И вот, когда мы сбили этот австрийский аэроплан, оба летчика спланировали на наш аэродром, и мы такой кутеж, такой пир с ними устроили! Мы их 24 часа от себя не отпускали вместо того, чтобы сразу отвести в штаб. Кое-кто из офицеров понимал по-немецки. Они нам рассказывали, что у них делается, и мы им рассказывали. Пили, ели, а на другой день чуть не целовались, когда отвезли их в штаб. Отношения тогда были совсем другие.
Таким образом мы увидели их аппараты, насколько они лучше наших. Может быть, мы получали не последние модели французские, потому что уже тогда французская авиация была гораздо лучше немецкой. У нас были полеты всего на три часа, у них - на пять часов. Мы могли поднимать очень маленький груз: можно было взять бомбу в 25 кило, или две бомбы по 10 кило, или пять маленьких по 5 кило. Они могли брать бомбу в 45 кило. А кроме того, когда они над нами летали, то планировали лучше нас, выше нас могли летать. Нам нужно было подыматься чуть ли не 40 минут, чтобы достигнуть высоты в 1000 метров!
Пока я жил в отряде, я домой не писал, что я летаю, я там жил будто бы только в качестве шофера. А то, что я занимаюсь фотографией, так это как любитель. И вот однажды фельдфебель должен был получить отпуск и ехать в Киев. Я ему дал поручение зайти к родителям и кое-что мне привезти. Он решил, что должен мне доставить удовольствие. А самое большое удовольствие - это выставить меня как героя. А родители думали, что раз фельдфебель, Сашенькин начальник, то надо его хорошо принять. И вот его усаживают за стол, дают ему водку, закуску, и он рассказывает, как я хорошо живу с офицерами, в полном тепле. А мать спрашивает: «А что, он летает?» - «Как же, они такие храбрые, они каждый день летают!» У моей матери сделался сердечный приступ, от которого она почти уже не оправилась. Она в 1917 году умерла. Это услуга, которую он мне оказал.
Я вернулся обратно в отцовское дело и занял то место, которое оставил, когда ушел на войну.
Мы были страшно настроены против правительства, которое в буквальном смысле саботирует войну, не умея создавать те условия, которые нужны для снабжения армии и населения продовольствием. Началось движение общественной организации Городов и Земств, которые создали военно-промышленный комитет, а он организовал производство для военных надобностей во всех мастерских. У отца на ювелирной фабрике мы делали маленькие медные втулки для снарядов, где нужна была очень большая точность. Каждой фабрике, которая могла что-то делать, поручалось что-то производить. Отец создал другое помещение, где установлены были станки.

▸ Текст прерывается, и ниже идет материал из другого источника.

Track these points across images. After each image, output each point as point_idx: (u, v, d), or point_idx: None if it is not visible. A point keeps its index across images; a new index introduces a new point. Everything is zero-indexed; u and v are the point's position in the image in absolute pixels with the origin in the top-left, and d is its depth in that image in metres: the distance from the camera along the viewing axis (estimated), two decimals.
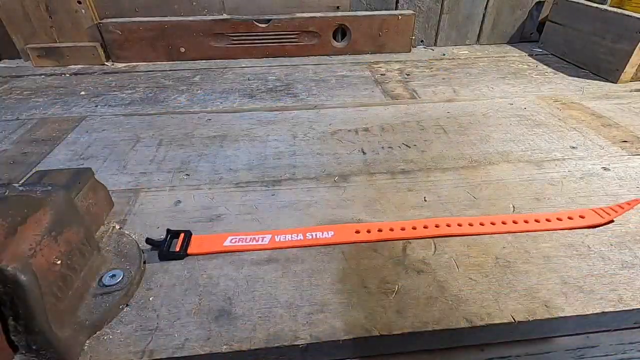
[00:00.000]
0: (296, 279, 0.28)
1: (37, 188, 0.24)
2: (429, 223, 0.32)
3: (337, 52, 0.76)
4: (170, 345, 0.24)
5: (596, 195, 0.36)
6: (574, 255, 0.29)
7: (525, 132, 0.48)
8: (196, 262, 0.29)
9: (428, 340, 0.25)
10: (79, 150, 0.45)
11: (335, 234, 0.31)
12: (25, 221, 0.22)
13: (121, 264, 0.28)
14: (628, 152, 0.43)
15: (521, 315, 0.25)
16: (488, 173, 0.40)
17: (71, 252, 0.24)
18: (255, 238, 0.31)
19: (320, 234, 0.31)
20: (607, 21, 0.61)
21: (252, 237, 0.31)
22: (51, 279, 0.22)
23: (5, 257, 0.20)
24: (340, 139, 0.47)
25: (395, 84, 0.63)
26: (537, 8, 0.79)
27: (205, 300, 0.26)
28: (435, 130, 0.48)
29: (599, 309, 0.25)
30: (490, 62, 0.72)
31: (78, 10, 0.68)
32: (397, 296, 0.26)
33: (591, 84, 0.61)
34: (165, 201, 0.36)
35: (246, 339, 0.24)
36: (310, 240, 0.31)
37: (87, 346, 0.23)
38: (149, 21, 0.69)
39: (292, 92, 0.60)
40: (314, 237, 0.31)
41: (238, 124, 0.50)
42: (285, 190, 0.38)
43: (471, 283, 0.27)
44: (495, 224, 0.32)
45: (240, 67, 0.71)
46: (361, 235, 0.31)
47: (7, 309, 0.20)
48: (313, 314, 0.25)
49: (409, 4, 0.76)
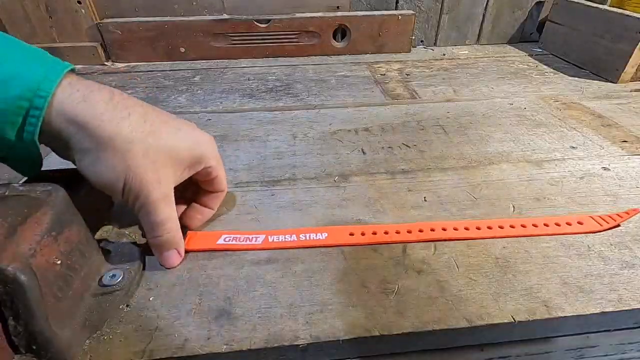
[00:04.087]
0: (296, 279, 0.28)
1: (37, 188, 0.24)
2: (424, 227, 0.32)
3: (337, 52, 0.76)
4: (170, 345, 0.24)
5: (596, 195, 0.36)
6: (574, 255, 0.29)
7: (525, 132, 0.48)
8: (196, 262, 0.29)
9: (428, 340, 0.25)
10: None
11: (329, 235, 0.31)
12: (25, 221, 0.22)
13: (121, 264, 0.28)
14: (628, 152, 0.43)
15: (521, 315, 0.25)
16: (488, 173, 0.40)
17: (71, 252, 0.24)
18: (249, 238, 0.31)
19: (314, 235, 0.31)
20: (607, 21, 0.61)
21: (246, 237, 0.31)
22: (51, 279, 0.22)
23: (6, 257, 0.20)
24: (340, 139, 0.47)
25: (395, 84, 0.63)
26: (537, 8, 0.79)
27: (205, 300, 0.26)
28: (435, 130, 0.48)
29: (599, 309, 0.25)
30: (490, 62, 0.72)
31: (78, 10, 0.68)
32: (397, 296, 0.26)
33: (591, 84, 0.61)
34: None
35: (246, 339, 0.24)
36: (304, 241, 0.31)
37: (87, 346, 0.23)
38: (149, 21, 0.69)
39: (292, 92, 0.60)
40: (308, 239, 0.31)
41: (238, 124, 0.51)
42: (285, 190, 0.38)
43: (471, 283, 0.27)
44: (492, 228, 0.32)
45: (240, 67, 0.71)
46: (355, 237, 0.31)
47: (7, 309, 0.20)
48: (313, 314, 0.25)
49: (409, 4, 0.76)
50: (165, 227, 0.27)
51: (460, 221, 0.33)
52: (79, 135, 0.24)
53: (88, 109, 0.24)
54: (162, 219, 0.27)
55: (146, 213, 0.26)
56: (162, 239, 0.27)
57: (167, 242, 0.28)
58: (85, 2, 0.68)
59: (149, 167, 0.25)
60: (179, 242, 0.28)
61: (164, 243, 0.28)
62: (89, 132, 0.24)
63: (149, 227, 0.27)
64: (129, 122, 0.25)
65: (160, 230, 0.27)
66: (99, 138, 0.24)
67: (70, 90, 0.24)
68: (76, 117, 0.23)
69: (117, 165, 0.24)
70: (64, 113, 0.23)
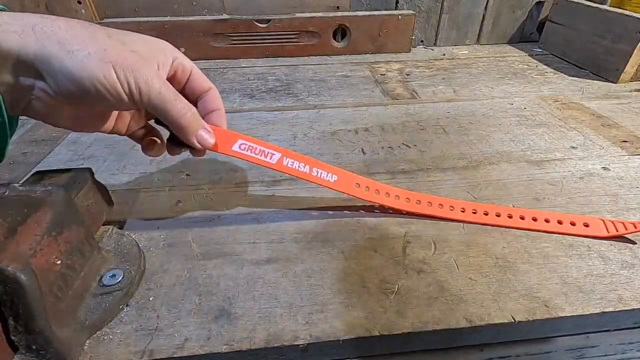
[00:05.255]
0: (296, 279, 0.28)
1: (37, 188, 0.24)
2: (433, 200, 0.32)
3: (337, 52, 0.76)
4: (170, 345, 0.24)
5: (596, 195, 0.36)
6: (574, 255, 0.30)
7: (525, 132, 0.48)
8: (196, 262, 0.29)
9: (428, 340, 0.25)
10: (79, 150, 0.45)
11: (339, 179, 0.31)
12: (25, 221, 0.22)
13: (121, 264, 0.28)
14: (628, 152, 0.43)
15: (521, 315, 0.25)
16: (488, 173, 0.40)
17: (71, 252, 0.24)
18: (264, 152, 0.29)
19: (324, 174, 0.31)
20: (607, 21, 0.61)
21: (262, 150, 0.29)
22: (51, 279, 0.22)
23: (6, 257, 0.20)
24: (340, 139, 0.47)
25: (395, 84, 0.63)
26: (537, 8, 0.79)
27: (205, 300, 0.26)
28: (435, 130, 0.48)
29: (599, 309, 0.25)
30: (490, 62, 0.72)
31: (78, 10, 0.68)
32: (397, 296, 0.26)
33: (591, 84, 0.61)
34: (165, 201, 0.36)
35: (246, 339, 0.24)
36: (315, 177, 0.30)
37: (87, 346, 0.23)
38: (149, 21, 0.69)
39: (292, 92, 0.60)
40: (318, 175, 0.31)
41: (238, 123, 0.50)
42: (285, 190, 0.38)
43: (471, 283, 0.27)
44: (501, 216, 0.32)
45: (240, 67, 0.71)
46: (360, 190, 0.32)
47: (7, 309, 0.20)
48: (313, 314, 0.25)
49: (409, 4, 0.76)
50: (183, 102, 0.25)
51: (469, 202, 0.34)
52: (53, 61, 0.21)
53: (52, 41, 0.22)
54: (174, 96, 0.25)
55: (160, 99, 0.24)
56: (189, 115, 0.26)
57: (194, 119, 0.26)
58: (85, 2, 0.68)
59: (138, 59, 0.24)
60: (201, 120, 0.27)
61: (191, 120, 0.26)
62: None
63: (168, 111, 0.25)
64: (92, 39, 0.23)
65: (181, 107, 0.25)
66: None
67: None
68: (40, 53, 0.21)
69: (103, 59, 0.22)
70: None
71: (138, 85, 0.23)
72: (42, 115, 0.25)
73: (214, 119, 0.29)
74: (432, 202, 0.33)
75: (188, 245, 0.31)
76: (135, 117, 0.29)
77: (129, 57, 0.23)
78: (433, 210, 0.32)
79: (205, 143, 0.27)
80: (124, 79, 0.23)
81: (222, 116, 0.29)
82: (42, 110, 0.24)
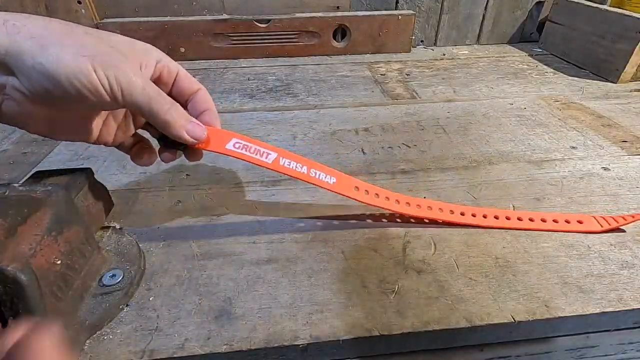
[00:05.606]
0: (296, 279, 0.28)
1: (37, 188, 0.24)
2: (422, 203, 0.32)
3: (337, 52, 0.76)
4: (170, 345, 0.24)
5: (596, 195, 0.36)
6: (574, 255, 0.30)
7: (525, 132, 0.48)
8: (196, 262, 0.29)
9: (428, 340, 0.25)
10: (79, 150, 0.45)
11: (337, 181, 0.30)
12: (25, 221, 0.22)
13: (121, 264, 0.28)
14: (628, 152, 0.43)
15: (521, 315, 0.25)
16: (488, 173, 0.40)
17: (71, 252, 0.24)
18: (259, 151, 0.28)
19: (323, 176, 0.30)
20: (607, 21, 0.61)
21: (257, 149, 0.28)
22: (51, 279, 0.22)
23: (6, 257, 0.20)
24: (340, 139, 0.47)
25: (395, 84, 0.63)
26: (537, 8, 0.79)
27: (205, 300, 0.26)
28: (435, 130, 0.48)
29: (599, 309, 0.25)
30: (490, 62, 0.72)
31: (78, 10, 0.68)
32: (397, 296, 0.26)
33: (591, 84, 0.61)
34: (165, 201, 0.36)
35: (246, 339, 0.24)
36: (312, 178, 0.29)
37: (87, 346, 0.23)
38: (149, 21, 0.69)
39: (292, 92, 0.60)
40: (317, 177, 0.30)
41: (238, 124, 0.50)
42: (285, 190, 0.38)
43: (471, 283, 0.27)
44: (499, 218, 0.32)
45: (240, 67, 0.71)
46: (359, 193, 0.31)
47: (7, 309, 0.20)
48: (313, 314, 0.25)
49: (409, 4, 0.76)
50: (168, 99, 0.25)
51: (468, 206, 0.34)
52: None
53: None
54: (158, 93, 0.24)
55: (143, 97, 0.23)
56: (174, 110, 0.25)
57: (180, 113, 0.25)
58: (85, 2, 0.68)
59: (118, 56, 0.23)
60: (186, 114, 0.26)
61: (178, 115, 0.25)
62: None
63: (153, 108, 0.24)
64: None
65: (165, 102, 0.24)
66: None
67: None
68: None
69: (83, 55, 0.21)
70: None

- В чем изменилась ваша жизнь вследствие Февральской революции?
- Деятельность отца ни в чем не изменилась. Он, как купец первой гильдии, имел все права, а так как он очень энергично занялся доставкой военных предметов, то тоже имел некоторые привилегии, которых другие не имели.
Я тогда жил в Киеве и в этих правах особенно не нуждался. У отца в Киеве я имел право жить и как сын, и как его поверенный. А когда случилась революция, я себя почувствовал еще больше на ногах, я мог поехать к брату в Москву, чего раньше не мог. У всех нас был вздох облегчения: вот, наконец, начнется какой-то порядок, какая-то жизнь. И когда в июле 17-го года Керенский подавил выступление большевиков, но недостаточно энергично, мы не понимали, что это конец Временного правительства. Мы думали, что Временное правительство правильно действует, хочет постепенно произвести реформы, хорошенько все обдумать, раньше, чем дать землю крестьянам.
Мы тогда совершенно не понимали, что единственное средство спасти Россию - это сейчас же старое все уничтожить, уничтожить привилегии дворянства. И высшие политические деятели этого не понимали. Я уже в Париже был в большой дружбе с Маклаковым, об этом с ним говорил, и с Переверзевым. Никто не понимал - ни Керенский, ни Маклаков, ни Милюков. Каждый думал, что он сможет удержать.
Когда было отречение Государя, это был общий такой восторг всего населения, всех слоев. Все целовались на улице. Моя мать, старая больная женщина, в феврале 17-го года вышла на мороз, на балкон, без пальто, нашла где-то красную тряпку и в восторге ее повесила на балкон. Старая полуграмотная еврейка уже так была заражена этим настроением освобождения от рабства, от безалаберности, от бесхозяйственности, от убожества этой власти.